◆ **Tasks and exercises**
1. Render the stretch of the records that opens with the line containing "collection date as typed: 29 May 1897" and runs through the end of the records as a Markdown table with the columns Row and Line, numbering each line and leaving out blank lines.
2. Carry the "Imitation of Life" essay forward from the point where it stops.

---------- Text block

Griffin Speaks


IMITATION OF LIFE

 


Gregory Oswald Griffin Sr.


When I was a young boy, my brother Mann and I would go to Booker T. Washington colored theater in Rocky Mount, North Carolina. On one particular outing we saw an incredible movie called "Imitation of Life". We gained admission by giving the attendant six tops from a coca-cola bottle. I had no idea at the time how realistic the movie we were about to see was in relation to events that had occurred within the confines of my own family.

In 1947, Lora Meredith and her young daughter Susie hired a black maid Annie Jackson and her white looking daughter Sarah Jane. Annie in desperate need of a place to live offers her service for food and shelter. At the time Lora could not afford to pay Annie so she found the arrangement to be in her best interest.

--------------------
---------- Listed records

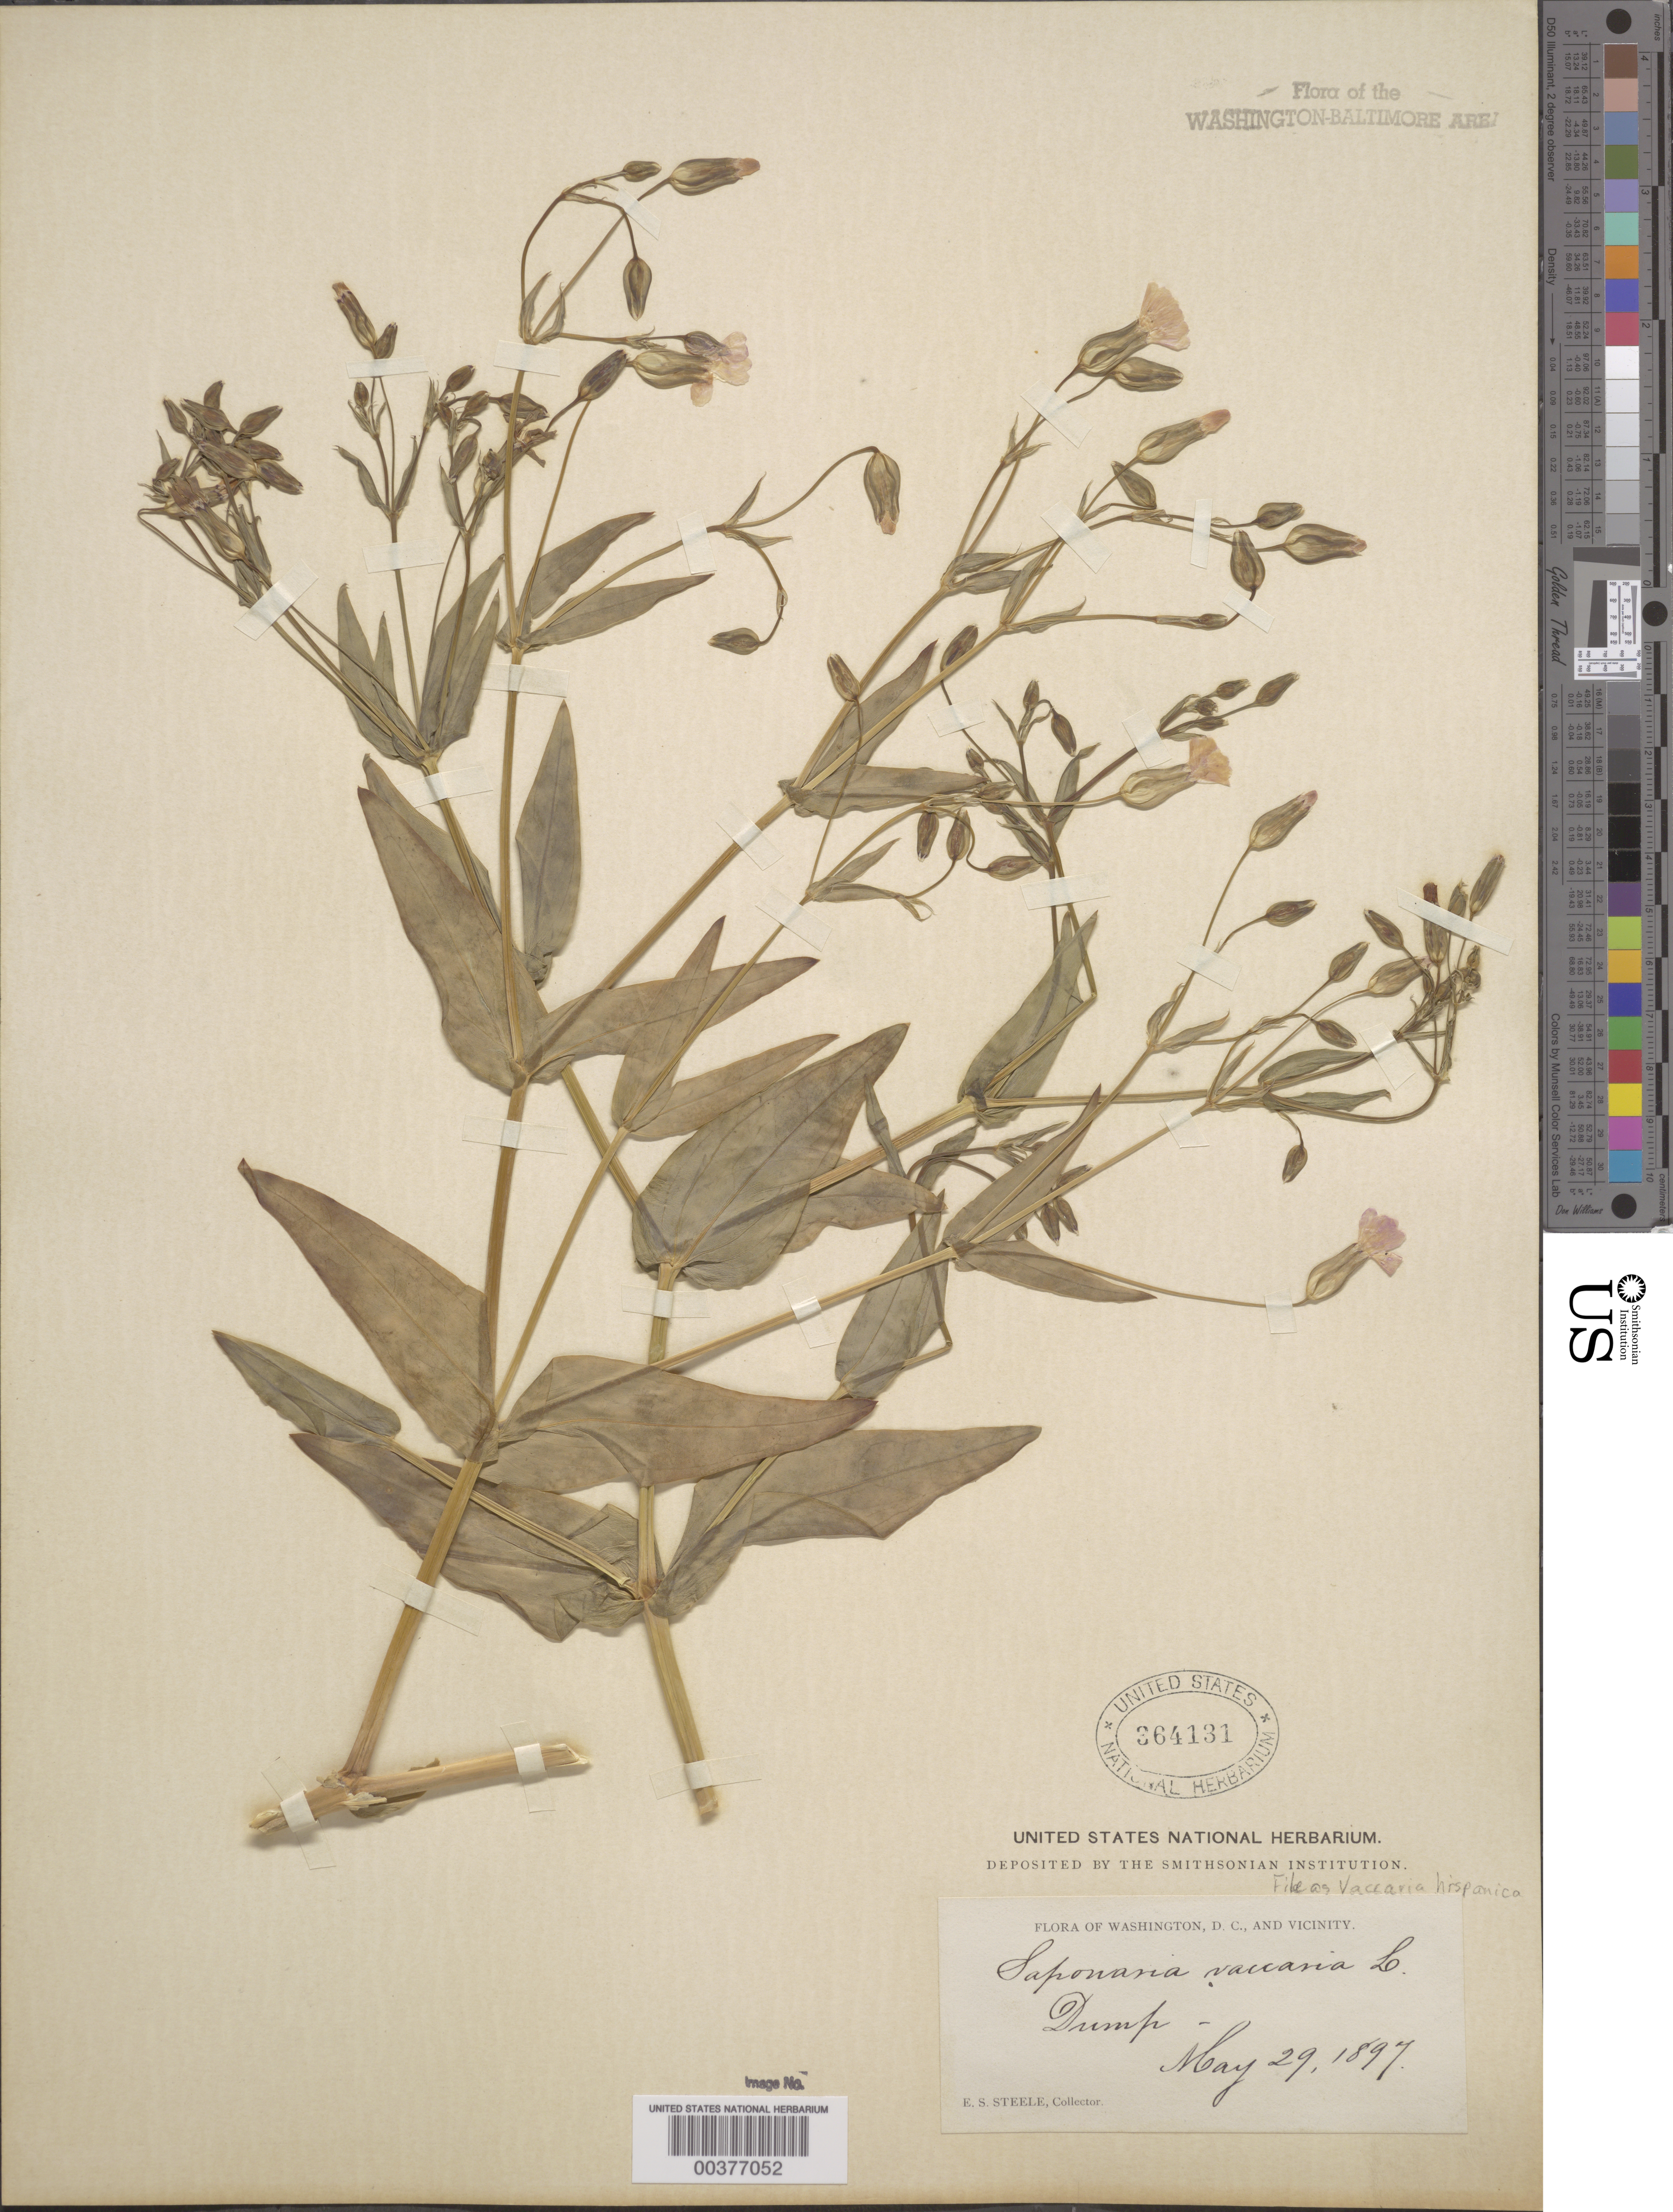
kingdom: Plantae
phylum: Tracheophyta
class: Magnoliopsida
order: Caryophyllales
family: Caryophyllaceae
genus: Vaccaria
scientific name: Vaccaria hispanica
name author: (Mill.) Rauschert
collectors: E. Steele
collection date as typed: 29 May 1897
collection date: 1897-05-29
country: United States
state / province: District of Columbia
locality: Washington DC Area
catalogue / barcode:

--------------------

◆ **Expected outputs**
1.
| Row | Line |
|---|---|
| 1 | collection date as typed: 29 May 1897 |
| 2 | collection date: 1897-05-29 |
| 3 | country: United States |
| 4 | state / province: District of Columbia |
| 5 | locality: Washington DC Area |
| 6 | catalogue / barcode: |

2.
Lora would later become a big star. She allowed Annie and Sarah Jane to continue to live with her family. Sarah Jane does not want to be black. At school Sarah is able to pass for white until her dark skinned mother shows up and let the cat out of the bag. Sarah is so embarrassed about being found out that she never returns to the school.

When Sarah grows up she becomes involved with Frankie her first boyfriend. Frankie is white and unaware that Sarah is black. Frankie later finds out that Sarah is black and all hell breaks loose. He beats Sarah and leaves her lying in a ditch. Annie finds out and tells her daughter that it is wrong to pretend to be something one is not. Sarah begins to hate and despise her black mother for telling everyone that she is her mother.

Sarah secretly gets a job as a "white"singer and dancer in a nightclub. When her mother Annie shows up and tells the owner that she is Sarah's mother, he fires Sarah. Sarah has had it with her mother letting the cat out of the bag. She leaves home without telling anyone where she is going. She wants to live as a white woman. Annie becomes very ill and a close friend finds out that Sarah is working at the Moulin Rouge in Hollywood. Annie catches a flight there to see her daughter for what turns out to be the last time. In exchange for one last hug Annie promises to never bother Sarah again and allow her to live as a "white" woman.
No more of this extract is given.